While these commentators were pushing their economic fallacies I was arguing that a situation of rising wages, falling productivity and profits indicates that an economy has entered the final phase of the boom. And so it was with the US economy. That so many economic commentators are still confused or just plain errant on this point is not surprising when we consider that when Keynesianism swept through the universities it did so by casting aside the wisdom of the classical economists, something that even Keynes warned against.
As he said in 1946: "I find myself moved, not for the first time to remind contemporary economists that the classical teachings embodied some permanent truths of great significance, which we are liable to overlook because we associate them with other doctrines which we cannot now accept without much qualification. There are in these matters deep undercurrents at work, natural forces, one can call them, or even the invisible hand, which are operating towards equilibrium. If it were not so, we could not have got on even so well as we have for many decades past."
In other words, don't throw out the baby with the water. Belated advice if ever there ever was any. Moreover, his view of equilibrium forces as mysterious "undercurrents" demonstrates that he never grasped the nature of the market as a process.
That Keynes warned his disciples about going to far brings us to Karl Marx, consumption and economic advice that largely consists of telling the Fed to maintain consumer spending.
Regardless of what many seem to think, Marx was basically a warmed up Ricardian and his economics did not really deviate that much from the Ricardian orthodoxy. And so when faced with the question of the business cycle his view was in keeping with those of most of his contemporaries. So if he were alive today and someone were to argue with him that consumption is needed to maintain output he would have replied, as he did:
"It is purely a tautology to say that crises are caused by the scarcity of solvent consumers, or of a paying consumption. . . . If any commodities are unsaleable, it means that no solvent purchasers have been found for them. . . . But if one were to attempt to clothe this tautology with a semblance of a profounder justification by saying that the working class receive too small a portion of their own product, and the evil would be remedied by giving them a larger share of it, or raising their wages, we should reply that crises are precisely always preceded by a period in which wages rise generally (italics added) and the working class actually get a larger share of the annual product intended for consumption. From the point of view of the advocates of simple(!) common sense, such a period would rather remove a crisis."
(I should add that Marx was perfectly capable of changing his economic stance if it allowed him to successfully browbeat an opponent).
There are two things to note from this passage. The first, as I have already pointed out, is that Marx was echoing the view of the classical school in general, including Malthus. The second point cannot be derived directly from the passage but is a very important one, and that is that the passage also fits in with Austrian thinking.

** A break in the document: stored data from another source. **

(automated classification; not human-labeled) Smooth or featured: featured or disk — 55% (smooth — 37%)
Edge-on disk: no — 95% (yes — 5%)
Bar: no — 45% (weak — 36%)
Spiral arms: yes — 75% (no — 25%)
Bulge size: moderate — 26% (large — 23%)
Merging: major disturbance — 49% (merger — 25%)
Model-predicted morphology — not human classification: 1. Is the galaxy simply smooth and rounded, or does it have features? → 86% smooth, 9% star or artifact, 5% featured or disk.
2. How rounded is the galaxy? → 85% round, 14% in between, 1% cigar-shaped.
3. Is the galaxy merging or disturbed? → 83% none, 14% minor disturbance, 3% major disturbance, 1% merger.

Some readers are familiar with the Austrian school's concept of malinvestments. Once recession bites clusters of malinvestments appear in the higher stages of production. The classical economists observed the same phenomenon for which they invented the term "disproportionality".

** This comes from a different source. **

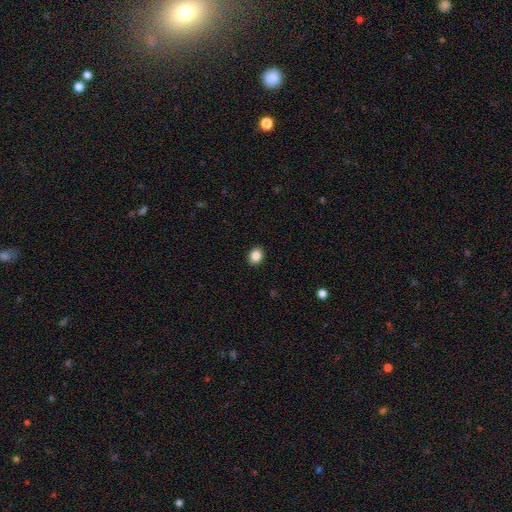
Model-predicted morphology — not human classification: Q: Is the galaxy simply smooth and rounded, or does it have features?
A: smooth — 87%.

Although Ricardo's monetary explanation of recessions is excellent as far as it goes, it still could not explain the sudden appearance of malinvestments. The world had to wait for the birth of the Austrian school before the puzzle could be solved.
We can thank Keynes and his disciples for the wisdom of the classical school being ejected from universities. We can also thank the Austrians for rescuing and keeping alive what was valid in classical thinking but almost lost.